__Instructions to follow__. Return the entries below verbatim. Pictures stay out.
------ Data in this exercise
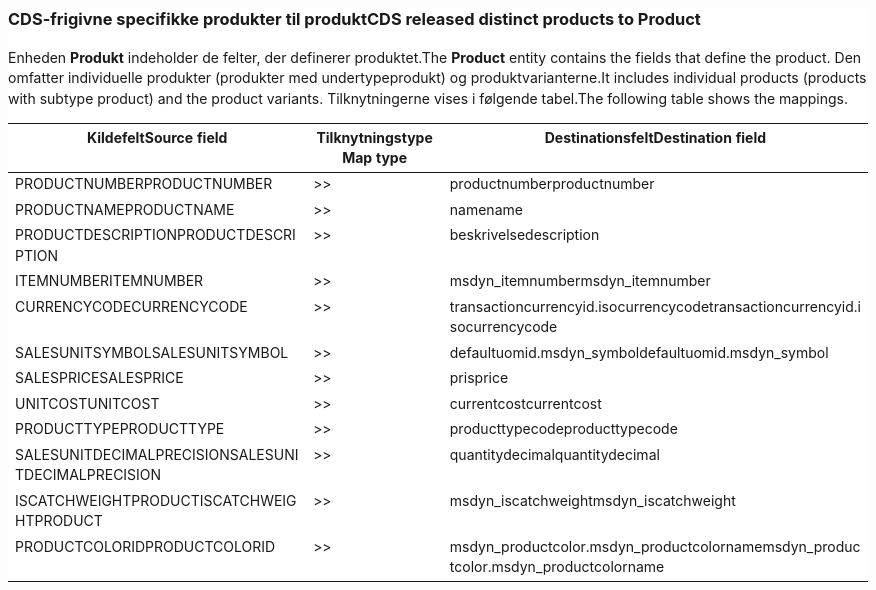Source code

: ### <a name="cds-released-distinct-products-to-product"></a><span data-ttu-id="2beea-193">CDS-frigivne specifikke produkter til produkt</span><span class="sxs-lookup"><span data-stu-id="2beea-193">CDS released distinct products to Product</span></span>

<span data-ttu-id="2beea-194">Enheden **Produkt** indeholder de felter, der definerer produktet.</span><span class="sxs-lookup"><span data-stu-id="2beea-194">The **Product** entity contains the fields that define the product.</span></span> <span data-ttu-id="2beea-195">Den omfatter individuelle produkter (produkter med undertypeprodukt) og produktvarianterne.</span><span class="sxs-lookup"><span data-stu-id="2beea-195">It includes individual products (products with subtype product) and the product variants.</span></span> <span data-ttu-id="2beea-196">Tilknytningerne vises i følgende tabel.</span><span class="sxs-lookup"><span data-stu-id="2beea-196">The following table shows the mappings.</span></span>

<span data-ttu-id="2beea-197">Kildefelt</span><span class="sxs-lookup"><span data-stu-id="2beea-197">Source field</span></span> | <span data-ttu-id="2beea-198">Tilknytningstype</span><span class="sxs-lookup"><span data-stu-id="2beea-198">Map type</span></span> | <span data-ttu-id="2beea-199">Destinationsfelt</span><span class="sxs-lookup"><span data-stu-id="2beea-199">Destination field</span></span>
---|---|---
<span data-ttu-id="2beea-200">PRODUCTNUMBER</span><span class="sxs-lookup"><span data-stu-id="2beea-200">PRODUCTNUMBER</span></span> | >> | <span data-ttu-id="2beea-201">productnumber</span><span class="sxs-lookup"><span data-stu-id="2beea-201">productnumber</span></span>
<span data-ttu-id="2beea-202">PRODUCTNAME</span><span class="sxs-lookup"><span data-stu-id="2beea-202">PRODUCTNAME</span></span> | >> | <span data-ttu-id="2beea-203">name</span><span class="sxs-lookup"><span data-stu-id="2beea-203">name</span></span>
<span data-ttu-id="2beea-204">PRODUCTDESCRIPTION</span><span class="sxs-lookup"><span data-stu-id="2beea-204">PRODUCTDESCRIPTION</span></span> | >> | <span data-ttu-id="2beea-205">beskrivelse</span><span class="sxs-lookup"><span data-stu-id="2beea-205">description</span></span>
<span data-ttu-id="2beea-206">ITEMNUMBER</span><span class="sxs-lookup"><span data-stu-id="2beea-206">ITEMNUMBER</span></span> | >> | <span data-ttu-id="2beea-207">msdyn_itemnumber</span><span class="sxs-lookup"><span data-stu-id="2beea-207">msdyn_itemnumber</span></span>
<span data-ttu-id="2beea-208">CURRENCYCODE</span><span class="sxs-lookup"><span data-stu-id="2beea-208">CURRENCYCODE</span></span> | >> | <span data-ttu-id="2beea-209">transactioncurrencyid.isocurrencycode</span><span class="sxs-lookup"><span data-stu-id="2beea-209">transactioncurrencyid.isocurrencycode</span></span>
<span data-ttu-id="2beea-210">SALESUNITSYMBOL</span><span class="sxs-lookup"><span data-stu-id="2beea-210">SALESUNITSYMBOL</span></span> | >> | <span data-ttu-id="2beea-211">defaultuomid.msdyn_symbol</span><span class="sxs-lookup"><span data-stu-id="2beea-211">defaultuomid.msdyn_symbol</span></span>
<span data-ttu-id="2beea-212">SALESPRICE</span><span class="sxs-lookup"><span data-stu-id="2beea-212">SALESPRICE</span></span> | >> | <span data-ttu-id="2beea-213">pris</span><span class="sxs-lookup"><span data-stu-id="2beea-213">price</span></span>
<span data-ttu-id="2beea-214">UNITCOST</span><span class="sxs-lookup"><span data-stu-id="2beea-214">UNITCOST</span></span> | >> | <span data-ttu-id="2beea-215">currentcost</span><span class="sxs-lookup"><span data-stu-id="2beea-215">currentcost</span></span>
<span data-ttu-id="2beea-216">PRODUCTTYPE</span><span class="sxs-lookup"><span data-stu-id="2beea-216">PRODUCTTYPE</span></span> | >> | <span data-ttu-id="2beea-217">producttypecode</span><span class="sxs-lookup"><span data-stu-id="2beea-217">producttypecode</span></span>
<span data-ttu-id="2beea-218">SALESUNITDECIMALPRECISION</span><span class="sxs-lookup"><span data-stu-id="2beea-218">SALESUNITDECIMALPRECISION</span></span> | >> | <span data-ttu-id="2beea-219">quantitydecimal</span><span class="sxs-lookup"><span data-stu-id="2beea-219">quantitydecimal</span></span>
<span data-ttu-id="2beea-220">ISCATCHWEIGHTPRODUCT</span><span class="sxs-lookup"><span data-stu-id="2beea-220">ISCATCHWEIGHTPRODUCT</span></span> | >> | <span data-ttu-id="2beea-221">msdyn_iscatchweight</span><span class="sxs-lookup"><span data-stu-id="2beea-221">msdyn_iscatchweight</span></span>
<span data-ttu-id="2beea-222">PRODUCTCOLORID</span><span class="sxs-lookup"><span data-stu-id="2beea-222">PRODUCTCOLORID</span></span> | >> | <span data-ttu-id="2beea-223">msdyn_productcolor.msdyn_productcolorname</span><span class="sxs-lookup"><span data-stu-id="2beea-223">msdyn_productcolor.msdyn_productcolorname</span></span>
------------
__Problem solution__.
Source code

: ### <a name="cds-released-distinct-products-to-product"></a><span data-ttu-id="2beea-193">CDS-frigivne specifikke produkter til produkt</span><span class="sxs-lookup"><span data-stu-id="2beea-193">CDS released distinct products to Product</span></span>

<span data-ttu-id="2beea-194">Enheden **Produkt** indeholder de felter, der definerer produktet.</span><span class="sxs-lookup"><span data-stu-id="2beea-194">The **Product** entity contains the fields that define the product.</span></span> <span data-ttu-id="2beea-195">Den omfatter individuelle produkter (produkter med undertypeprodukt) og produktvarianterne.</span><span class="sxs-lookup"><span data-stu-id="2beea-195">It includes individual products (products with subtype product) and the product variants.</span></span> <span data-ttu-id="2beea-196">Tilknytningerne vises i følgende tabel.</span><span class="sxs-lookup"><span data-stu-id="2beea-196">The following table shows the mappings.</span></span>

<span data-ttu-id="2beea-197">Kildefelt</span><span class="sxs-lookup"><span data-stu-id="2beea-197">Source field</span></span> | <span data-ttu-id="2beea-198">Tilknytningstype</span><span class="sxs-lookup"><span data-stu-id="2beea-198">Map type</span></span> | <span data-ttu-id="2beea-199">Destinationsfelt</span><span class="sxs-lookup"><span data-stu-id="2beea-199">Destination field</span></span>
---|---|---
<span data-ttu-id="2beea-200">PRODUCTNUMBER</span><span class="sxs-lookup"><span data-stu-id="2beea-200">PRODUCTNUMBER</span></span> | >> | <span data-ttu-id="2beea-201">productnumber</span><span class="sxs-lookup"><span data-stu-id="2beea-201">productnumber</span></span>
<span data-ttu-id="2beea-202">PRODUCTNAME</span><span class="sxs-lookup"><span data-stu-id="2beea-202">PRODUCTNAME</span></span> | >> | <span data-ttu-id="2beea-203">name</span><span class="sxs-lookup"><span data-stu-id="2beea-203">name</span></span>
<span data-ttu-id="2beea-204">PRODUCTDESCRIPTION</span><span class="sxs-lookup"><span data-stu-id="2beea-204">PRODUCTDESCRIPTION</span></span> | >> | <span data-ttu-id="2beea-205">beskrivelse</span><span class="sxs-lookup"><span data-stu-id="2beea-205">description</span></span>
<span data-ttu-id="2beea-206">ITEMNUMBER</span><span class="sxs-lookup"><span data-stu-id="2beea-206">ITEMNUMBER</span></span> | >> | <span data-ttu-id="2beea-207">msdyn_itemnumber</span><span class="sxs-lookup"><span data-stu-id="2beea-207">msdyn_itemnumber</span></span>
<span data-ttu-id="2beea-208">CURRENCYCODE</span><span class="sxs-lookup"><span data-stu-id="2beea-208">CURRENCYCODE</span></span> | >> | <span data-ttu-id="2beea-209">transactioncurrencyid.isocurrencycode</span><span class="sxs-lookup"><span data-stu-id="2beea-209">transactioncurrencyid.isocurrencycode</span></span>
<span data-ttu-id="2beea-210">SALESUNITSYMBOL</span><span class="sxs-lookup"><span data-stu-id="2beea-210">SALESUNITSYMBOL</span></span> | >> | <span data-ttu-id="2beea-211">defaultuomid.msdyn_symbol</span><span class="sxs-lookup"><span data-stu-id="2beea-211">defaultuomid.msdyn_symbol</span></span>
<span data-ttu-id="2beea-212">SALESPRICE</span><span class="sxs-lookup"><span data-stu-id="2beea-212">SALESPRICE</span></span> | >> | <span data-ttu-id="2beea-213">pris</span><span class="sxs-lookup"><span data-stu-id="2beea-213">price</span></span>
<span data-ttu-id="2beea-214">UNITCOST</span><span class="sxs-lookup"><span data-stu-id="2beea-214">UNITCOST</span></span> | >> | <span data-ttu-id="2beea-215">currentcost</span><span class="sxs-lookup"><span data-stu-id="2beea-215">currentcost</span></span>
<span data-ttu-id="2beea-216">PRODUCTTYPE</span><span class="sxs-lookup"><span data-stu-id="2beea-216">PRODUCTTYPE</span></span> | >> | <span data-ttu-id="2beea-217">producttypecode</span><span class="sxs-lookup"><span data-stu-id="2beea-217">producttypecode</span></span>
<span data-ttu-id="2beea-218">SALESUNITDECIMALPRECISION</span><span class="sxs-lookup"><span data-stu-id="2beea-218">SALESUNITDECIMALPRECISION</span></span> | >> | <span data-ttu-id="2beea-219">quantitydecimal</span><span class="sxs-lookup"><span data-stu-id="2beea-219">quantitydecimal</span></span>
<span data-ttu-id="2beea-220">ISCATCHWEIGHTPRODUCT</span><span class="sxs-lookup"><span data-stu-id="2beea-220">ISCATCHWEIGHTPRODUCT</span></span> | >> | <span data-ttu-id="2beea-221">msdyn_iscatchweight</span><span class="sxs-lookup"><span data-stu-id="2beea-221">msdyn_iscatchweight</span></span>
<span data-ttu-id="2beea-222">PRODUCTCOLORID</span><span class="sxs-lookup"><span data-stu-id="2beea-222">PRODUCTCOLORID</span></span> | >> | <span data-ttu-id="2beea-223">msdyn_productcolor.msdyn_productcolorname</span><span class="sxs-lookup"><span data-stu-id="2beea-223">msdyn_productcolor.msdyn_productcolorname</span></span>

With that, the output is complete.